Art Money reports selling 4,000 artworks totaling $18 million in sales during its four years of activity. A third of the app’s 3,000 clients have returned for a second purchase after completing their first payment plan.
The app performs in a way similar to a recent program launched by the Flemish government, which offers an interest-free loan of up to €7,000 (~$8,000) to purchase contemporary art from Flemish and Brussels-based artists. Similar government-funded initiatives exist in the Netherlands and the UK, where they have been reported to boost the art sales of participating galleries.
Is Art Money affecting the sales of New York galleries? Jared Linge, the founder of High Noon Gallery in New York’s Lower East Side, told Hyperallergic that his gallery has doubled its sales since it started using the app two years ago. “Any gallery can give you a payment plan, but you’ll have to complete all the payments before getting the piece. Here you get it right away,” he said. The 10% fee that the app collects from galleries, is equal to a discount he usually offers to clients in regular sales, he said. Many of his new buyers, said Linge, are millennials who are interested in the works of the gallery’s roster of emerging and mid-career women artists.

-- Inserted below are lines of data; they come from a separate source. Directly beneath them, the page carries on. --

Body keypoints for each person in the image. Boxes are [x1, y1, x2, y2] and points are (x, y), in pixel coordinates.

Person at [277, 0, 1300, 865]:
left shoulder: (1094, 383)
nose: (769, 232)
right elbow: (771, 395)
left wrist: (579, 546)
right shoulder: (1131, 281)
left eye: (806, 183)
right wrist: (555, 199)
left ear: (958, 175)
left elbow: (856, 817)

But not all of the other galleries working with Art Money share High Noon’s success story. Several Chelsea galleries listed on the site told Hyperallergic the app had a negligible impact on their sales. Jim Kempner Fine Art, Foley Gallery, and Kim Foster Gallery reported no sales through the app. GR Gallery’s curator Francisco Scipioni said that only one client has shown interest, but he quickly backtracked and paid the full sum in advance. Ethan Cohen Gallery said it made a few sales on the app for “substantial amounts,” but refused to disclose any further information. All the galleries that spoke with Hyperallergic said the app did not introduce them with new collectors.

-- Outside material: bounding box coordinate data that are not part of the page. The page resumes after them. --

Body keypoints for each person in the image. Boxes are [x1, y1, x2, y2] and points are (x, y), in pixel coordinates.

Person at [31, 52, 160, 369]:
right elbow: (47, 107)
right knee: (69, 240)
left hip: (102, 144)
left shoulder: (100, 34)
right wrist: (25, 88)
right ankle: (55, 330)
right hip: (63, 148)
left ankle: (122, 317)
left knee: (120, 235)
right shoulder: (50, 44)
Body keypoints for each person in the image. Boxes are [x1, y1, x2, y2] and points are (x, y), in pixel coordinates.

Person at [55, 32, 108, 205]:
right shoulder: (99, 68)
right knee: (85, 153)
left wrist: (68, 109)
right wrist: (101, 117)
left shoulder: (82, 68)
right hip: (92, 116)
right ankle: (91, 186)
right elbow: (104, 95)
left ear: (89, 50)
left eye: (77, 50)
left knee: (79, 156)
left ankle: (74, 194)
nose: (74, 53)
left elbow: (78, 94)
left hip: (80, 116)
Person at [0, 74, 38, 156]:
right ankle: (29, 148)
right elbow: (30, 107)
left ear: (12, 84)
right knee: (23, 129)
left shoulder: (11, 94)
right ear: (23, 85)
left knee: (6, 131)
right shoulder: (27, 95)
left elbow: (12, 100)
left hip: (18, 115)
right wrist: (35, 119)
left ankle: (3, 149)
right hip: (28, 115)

“I think it’s a very exceptional idea, but getting people to use it is a whole different story,” Kim Foster told Hyperallergic in a phone conversation. For some big-wig clients, she said, the very notion of a payment plan is offensive. In one case, a client was so offended by the offer that he ended up purchasing an additional piece “just to prove that he has money.” Following several such cases, Foster stopped promoting her gallery on the app. “I find it awkward to offer it to people … The app is great for galleries, I just don’t know to get it out there without being rude,” she said.

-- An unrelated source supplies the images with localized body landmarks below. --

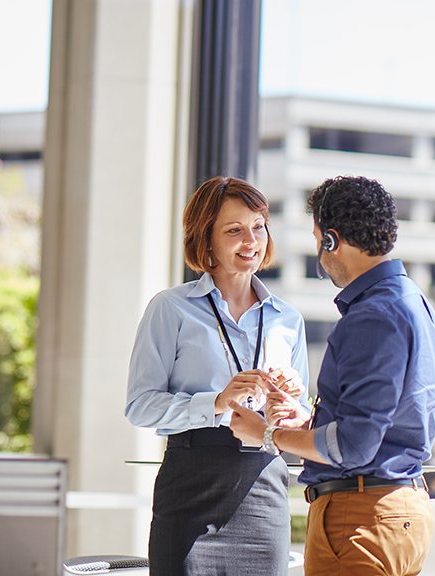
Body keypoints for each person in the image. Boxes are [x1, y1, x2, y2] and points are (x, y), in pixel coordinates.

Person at [228, 175, 435, 576]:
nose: (318, 254)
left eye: (317, 240)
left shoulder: (373, 316)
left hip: (361, 518)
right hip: (400, 511)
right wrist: (308, 424)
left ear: (332, 240)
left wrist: (266, 434)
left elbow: (355, 447)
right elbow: (385, 423)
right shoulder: (414, 303)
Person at [125, 176, 308, 576]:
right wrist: (217, 402)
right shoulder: (170, 309)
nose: (251, 240)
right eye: (234, 230)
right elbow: (139, 407)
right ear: (205, 240)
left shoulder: (289, 320)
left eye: (258, 226)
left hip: (264, 488)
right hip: (191, 483)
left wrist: (290, 406)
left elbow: (300, 416)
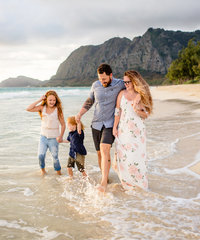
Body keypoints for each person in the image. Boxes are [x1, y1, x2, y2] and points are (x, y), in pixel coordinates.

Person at [75, 63, 125, 192]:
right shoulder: (95, 85)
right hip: (96, 123)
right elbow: (90, 101)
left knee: (104, 149)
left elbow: (132, 88)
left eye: (104, 78)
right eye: (100, 78)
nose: (101, 81)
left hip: (110, 123)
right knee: (99, 154)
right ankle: (106, 177)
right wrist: (80, 113)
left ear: (110, 75)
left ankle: (103, 183)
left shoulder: (120, 83)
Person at [112, 70, 153, 191]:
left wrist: (137, 110)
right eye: (124, 82)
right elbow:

“The main reason some galleries are more successful than others [in selling through the app] is how they talk about it,” Becker explained to Hyperallergic. “The most successful galleries are comfortable talking about it,” he said, “other galleries are waiting for the collectors to ask.”
High Noon gallery appears to be a case in point. Unlike his peers in Chelsea, Linge includes a breakdown of the monthly payments near each item on his gallery’s price lists. That removes a major psychological barrier against buying art, he claims: “Americans are afraid of the word ‘loan’ because of its association with student loans and intractable debts.” Instead of “loan,” Linge promotes the service as a “credit system,” which seems to help ease the resistance. He also follows Becker’s advice and engages personally with gallery visitors to introduce them to the app.
“Anything new takes time to adopt, particularly in the art market which is particularly conservative,” Becker said. Art Money, he adds, is “culture-changing the art market” to pave the way to the “next generation of art collectors.” This diverse and fiscally responsible new breed of collectors, he said, is “less extravagant, less self-indulgent and more responsible” than the old guard.